▶ _Data shown_:
-------

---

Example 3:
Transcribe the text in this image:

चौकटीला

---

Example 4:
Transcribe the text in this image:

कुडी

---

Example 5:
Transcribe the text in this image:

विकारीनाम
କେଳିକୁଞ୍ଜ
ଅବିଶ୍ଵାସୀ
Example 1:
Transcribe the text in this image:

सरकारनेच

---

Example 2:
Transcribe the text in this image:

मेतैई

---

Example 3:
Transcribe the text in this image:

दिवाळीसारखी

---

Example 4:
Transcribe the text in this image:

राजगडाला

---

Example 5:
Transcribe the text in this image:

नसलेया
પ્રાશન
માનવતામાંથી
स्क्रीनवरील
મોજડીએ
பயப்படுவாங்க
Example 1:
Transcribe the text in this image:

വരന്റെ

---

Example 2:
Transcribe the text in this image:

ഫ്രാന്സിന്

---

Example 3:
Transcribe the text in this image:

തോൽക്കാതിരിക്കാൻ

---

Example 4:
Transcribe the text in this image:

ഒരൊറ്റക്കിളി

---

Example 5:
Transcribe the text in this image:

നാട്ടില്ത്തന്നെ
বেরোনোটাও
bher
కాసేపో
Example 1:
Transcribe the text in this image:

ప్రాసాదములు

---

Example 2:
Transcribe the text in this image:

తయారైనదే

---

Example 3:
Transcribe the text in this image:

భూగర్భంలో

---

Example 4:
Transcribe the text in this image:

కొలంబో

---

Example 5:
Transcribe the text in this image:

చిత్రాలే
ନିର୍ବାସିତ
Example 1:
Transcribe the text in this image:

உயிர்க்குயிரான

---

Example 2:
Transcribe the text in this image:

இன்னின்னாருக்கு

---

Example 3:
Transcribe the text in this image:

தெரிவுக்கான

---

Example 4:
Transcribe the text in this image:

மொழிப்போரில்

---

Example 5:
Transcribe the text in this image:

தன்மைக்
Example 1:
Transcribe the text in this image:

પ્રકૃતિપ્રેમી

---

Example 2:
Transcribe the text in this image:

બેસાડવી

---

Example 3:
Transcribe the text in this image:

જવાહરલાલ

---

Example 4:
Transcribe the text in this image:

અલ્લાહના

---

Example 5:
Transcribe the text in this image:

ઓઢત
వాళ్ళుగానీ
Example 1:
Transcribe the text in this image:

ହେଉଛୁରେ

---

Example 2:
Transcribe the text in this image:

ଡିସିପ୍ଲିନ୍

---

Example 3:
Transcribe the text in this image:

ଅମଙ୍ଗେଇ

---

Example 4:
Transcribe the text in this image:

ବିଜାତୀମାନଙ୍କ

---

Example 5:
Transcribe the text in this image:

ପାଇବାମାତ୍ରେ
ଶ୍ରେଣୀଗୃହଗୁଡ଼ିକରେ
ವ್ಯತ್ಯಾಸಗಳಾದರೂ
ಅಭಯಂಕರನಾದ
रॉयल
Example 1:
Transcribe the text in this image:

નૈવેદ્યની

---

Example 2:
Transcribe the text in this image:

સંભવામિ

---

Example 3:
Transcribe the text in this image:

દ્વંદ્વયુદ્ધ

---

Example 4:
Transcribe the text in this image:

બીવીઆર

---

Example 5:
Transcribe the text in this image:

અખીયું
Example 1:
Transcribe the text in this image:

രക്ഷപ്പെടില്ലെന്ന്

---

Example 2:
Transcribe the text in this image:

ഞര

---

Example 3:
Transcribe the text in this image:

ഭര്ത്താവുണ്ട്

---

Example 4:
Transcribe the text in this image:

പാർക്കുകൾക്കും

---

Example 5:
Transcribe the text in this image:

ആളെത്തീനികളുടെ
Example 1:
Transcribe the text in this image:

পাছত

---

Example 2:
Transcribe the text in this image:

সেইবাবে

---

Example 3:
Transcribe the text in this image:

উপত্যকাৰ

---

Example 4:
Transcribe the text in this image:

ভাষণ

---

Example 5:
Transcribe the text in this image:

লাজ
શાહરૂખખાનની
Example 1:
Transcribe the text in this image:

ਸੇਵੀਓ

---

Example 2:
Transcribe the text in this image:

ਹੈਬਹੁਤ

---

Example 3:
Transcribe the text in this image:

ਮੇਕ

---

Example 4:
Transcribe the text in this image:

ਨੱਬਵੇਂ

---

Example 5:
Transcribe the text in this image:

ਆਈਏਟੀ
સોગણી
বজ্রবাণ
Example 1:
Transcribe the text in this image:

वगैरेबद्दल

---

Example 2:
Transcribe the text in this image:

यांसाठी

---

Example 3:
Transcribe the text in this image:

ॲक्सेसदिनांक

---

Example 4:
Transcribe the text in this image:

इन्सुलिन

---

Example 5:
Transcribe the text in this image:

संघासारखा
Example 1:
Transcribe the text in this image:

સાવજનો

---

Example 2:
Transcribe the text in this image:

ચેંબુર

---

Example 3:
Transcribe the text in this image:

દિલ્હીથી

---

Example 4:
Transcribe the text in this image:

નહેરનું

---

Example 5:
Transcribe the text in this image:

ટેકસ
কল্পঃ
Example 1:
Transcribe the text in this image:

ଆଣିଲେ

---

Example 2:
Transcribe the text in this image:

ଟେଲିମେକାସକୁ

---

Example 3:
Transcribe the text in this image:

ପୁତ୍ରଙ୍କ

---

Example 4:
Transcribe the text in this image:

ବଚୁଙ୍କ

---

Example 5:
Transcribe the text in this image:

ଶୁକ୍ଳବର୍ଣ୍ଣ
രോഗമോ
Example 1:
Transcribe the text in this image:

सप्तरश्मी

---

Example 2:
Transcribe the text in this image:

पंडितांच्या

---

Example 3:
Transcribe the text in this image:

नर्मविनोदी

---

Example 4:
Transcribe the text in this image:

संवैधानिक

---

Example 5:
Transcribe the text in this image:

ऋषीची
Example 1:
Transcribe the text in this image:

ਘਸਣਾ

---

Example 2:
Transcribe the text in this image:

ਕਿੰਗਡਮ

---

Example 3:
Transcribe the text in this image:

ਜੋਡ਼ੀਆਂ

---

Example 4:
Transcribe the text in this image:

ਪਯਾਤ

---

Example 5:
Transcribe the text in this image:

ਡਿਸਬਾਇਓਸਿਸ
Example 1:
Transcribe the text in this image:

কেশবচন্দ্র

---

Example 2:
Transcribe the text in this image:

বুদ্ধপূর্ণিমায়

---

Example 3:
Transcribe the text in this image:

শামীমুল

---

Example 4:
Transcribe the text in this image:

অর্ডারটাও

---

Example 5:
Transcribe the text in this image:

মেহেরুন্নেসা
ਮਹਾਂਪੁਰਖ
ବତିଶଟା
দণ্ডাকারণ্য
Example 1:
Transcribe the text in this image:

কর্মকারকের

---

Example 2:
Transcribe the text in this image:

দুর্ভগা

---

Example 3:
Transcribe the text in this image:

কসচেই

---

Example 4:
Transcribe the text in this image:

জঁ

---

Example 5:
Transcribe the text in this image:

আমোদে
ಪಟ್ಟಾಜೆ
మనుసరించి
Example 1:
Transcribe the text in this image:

-------

▶ _Assignment_: Could you reproduce every record exactly as it appears?

▶ _Written response_:
---

Example 3:
Transcribe the text in this image:

चौकटीला

---

Example 4:
Transcribe the text in this image:

कुडी

---

Example 5:
Transcribe the text in this image:

विकारीनाम
କେଳିକୁଞ୍ଜ
ଅବିଶ୍ଵାସୀ
Example 1:
Transcribe the text in this image:

सरकारनेच

---

Example 2:
Transcribe the text in this image:

मेतैई

---

Example 3:
Transcribe the text in this image:

दिवाळीसारखी

---

Example 4:
Transcribe the text in this image:

राजगडाला

---

Example 5:
Transcribe the text in this image:

नसलेया
પ્રાશન
માનવતામાંથી
स्क्रीनवरील
મોજડીએ
பயப்படுவாங்க
Example 1:
Transcribe the text in this image:

വരന്റെ

---

Example 2:
Transcribe the text in this image:

ഫ്രാന്സിന്

---

Example 3:
Transcribe the text in this image:

തോൽക്കാതിരിക്കാൻ

---

Example 4:
Transcribe the text in this image:

ഒരൊറ്റക്കിളി

---

Example 5:
Transcribe the text in this image:

നാട്ടില്ത്തന്നെ
বেরোনোটাও
bher
కాసేపో
Example 1:
Transcribe the text in this image:

ప్రాసాదములు

---

Example 2:
Transcribe the text in this image:

తయారైనదే

---

Example 3:
Transcribe the text in this image:

భూగర్భంలో

---

Example 4:
Transcribe the text in this image:

కొలంబో

---

Example 5:
Transcribe the text in this image:

చిత్రాలే
ନିର୍ବାସିତ
Example 1:
Transcribe the text in this image:

உயிர்க்குயிரான

---

Example 2:
Transcribe the text in this image:

இன்னின்னாருக்கு

---

Example 3:
Transcribe the text in this image:

தெரிவுக்கான

---

Example 4:
Transcribe the text in this image:

மொழிப்போரில்

---

Example 5:
Transcribe the text in this image:

தன்மைக்
Example 1:
Transcribe the text in this image:

પ્રકૃતિપ્રેમી

---

Example 2:
Transcribe the text in this image:

બેસાડવી

---

Example 3:
Transcribe the text in this image:

જવાહરલાલ

---

Example 4:
Transcribe the text in this image:

અલ્લાહના

---

Example 5:
Transcribe the text in this image:

ઓઢત
వాళ్ళుగానీ
Example 1:
Transcribe the text in this image:

ହେଉଛୁରେ

---

Example 2:
Transcribe the text in this image:

ଡିସିପ୍ଲିନ୍

---

Example 3:
Transcribe the text in this image:

ଅମଙ୍ଗେଇ

---

Example 4:
Transcribe the text in this image:

ବିଜାତୀମାନଙ୍କ

---

Example 5:
Transcribe the text in this image:

ପାଇବାମାତ୍ରେ
ଶ୍ରେଣୀଗୃହଗୁଡ଼ିକରେ
ವ್ಯತ್ಯಾಸಗಳಾದರೂ
ಅಭಯಂಕರನಾದ
रॉयल
Example 1:
Transcribe the text in this image:

નૈવેદ્યની

---

Example 2:
Transcribe the text in this image:

સંભવામિ

---

Example 3:
Transcribe the text in this image:

દ્વંદ્વયુદ્ધ

---

Example 4:
Transcribe the text in this image:

બીવીઆર

---

Example 5:
Transcribe the text in this image:

અખીયું
Example 1:
Transcribe the text in this image:

രക്ഷപ്പെടില്ലെന്ന്

---

Example 2:
Transcribe the text in this image:

ഞര

---

Example 3:
Transcribe the text in this image:

ഭര്ത്താവുണ്ട്

---

Example 4:
Transcribe the text in this image:

പാർക്കുകൾക്കും

---

Example 5:
Transcribe the text in this image:

ആളെത്തീനികളുടെ
Example 1:
Transcribe the text in this image:

পাছত

---

Example 2:
Transcribe the text in this image:

সেইবাবে

---

Example 3:
Transcribe the text in this image:

উপত্যকাৰ

---

Example 4:
Transcribe the text in this image:

ভাষণ

---

Example 5:
Transcribe the text in this image:

লাজ
શાહરૂખખાનની
Example 1:
Transcribe the text in this image:

ਸੇਵੀਓ

---

Example 2:
Transcribe the text in this image:

ਹੈਬਹੁਤ

---

Example 3:
Transcribe the text in this image:

ਮੇਕ

---

Example 4:
Transcribe the text in this image:

ਨੱਬਵੇਂ

---

Example 5:
Transcribe the text in this image:

ਆਈਏਟੀ
સોગણી
বজ্রবাণ
Example 1:
Transcribe the text in this image:

वगैरेबद्दल

---

Example 2:
Transcribe the text in this image:

यांसाठी

---

Example 3:
Transcribe the text in this image:

ॲक्सेसदिनांक

---

Example 4:
Transcribe the text in this image:

इन्सुलिन

---

Example 5:
Transcribe the text in this image:

संघासारखा
Example 1:
Transcribe the text in this image:

સાવજનો

---

Example 2:
Transcribe the text in this image:

ચેંબુર

---

Example 3:
Transcribe the text in this image:

દિલ્હીથી

---

Example 4:
Transcribe the text in this image:

નહેરનું

---

Example 5:
Transcribe the text in this image:

ટેકસ
কল্পঃ
Example 1:
Transcribe the text in this image:

ଆଣିଲେ

---

Example 2:
Transcribe the text in this image:

ଟେଲିମେକାସକୁ

---

Example 3:
Transcribe the text in this image:

ପୁତ୍ରଙ୍କ

---

Example 4:
Transcribe the text in this image:

ବଚୁଙ୍କ

---

Example 5:
Transcribe the text in this image:

ଶୁକ୍ଳବର୍ଣ୍ଣ
രോഗമോ
Example 1:
Transcribe the text in this image:

सप्तरश्मी

---

Example 2:
Transcribe the text in this image:

पंडितांच्या

---

Example 3:
Transcribe the text in this image:

नर्मविनोदी

---

Example 4:
Transcribe the text in this image:

संवैधानिक

---

Example 5:
Transcribe the text in this image:

ऋषीची
Example 1:
Transcribe the text in this image:

ਘਸਣਾ

---

Example 2:
Transcribe the text in this image:

ਕਿੰਗਡਮ

---

Example 3:
Transcribe the text in this image:

ਜੋਡ਼ੀਆਂ

---

Example 4:
Transcribe the text in this image:

ਪਯਾਤ

---

Example 5:
Transcribe the text in this image:

ਡਿਸਬਾਇਓਸਿਸ
Example 1:
Transcribe the text in this image:

কেশবচন্দ্র

---

Example 2:
Transcribe the text in this image:

বুদ্ধপূর্ণিমায়

---

Example 3:
Transcribe the text in this image:

শামীমুল

---

Example 4:
Transcribe the text in this image:

অর্ডারটাও

---

Example 5:
Transcribe the text in this image:

মেহেরুন্নেসা
ਮਹਾਂਪੁਰਖ
ବତିଶଟା
দণ্ডাকারণ্য
Example 1:
Transcribe the text in this image:

কর্মকারকের

---

Example 2:
Transcribe the text in this image:

দুর্ভগা

---

Example 3:
Transcribe the text in this image:

কসচেই

---

Example 4:
Transcribe the text in this image:

জঁ

---

Example 5:
Transcribe the text in this image:

আমোদে
ಪಟ್ಟಾಜೆ
మనుసరించి
Example 1:
Transcribe the text in this image:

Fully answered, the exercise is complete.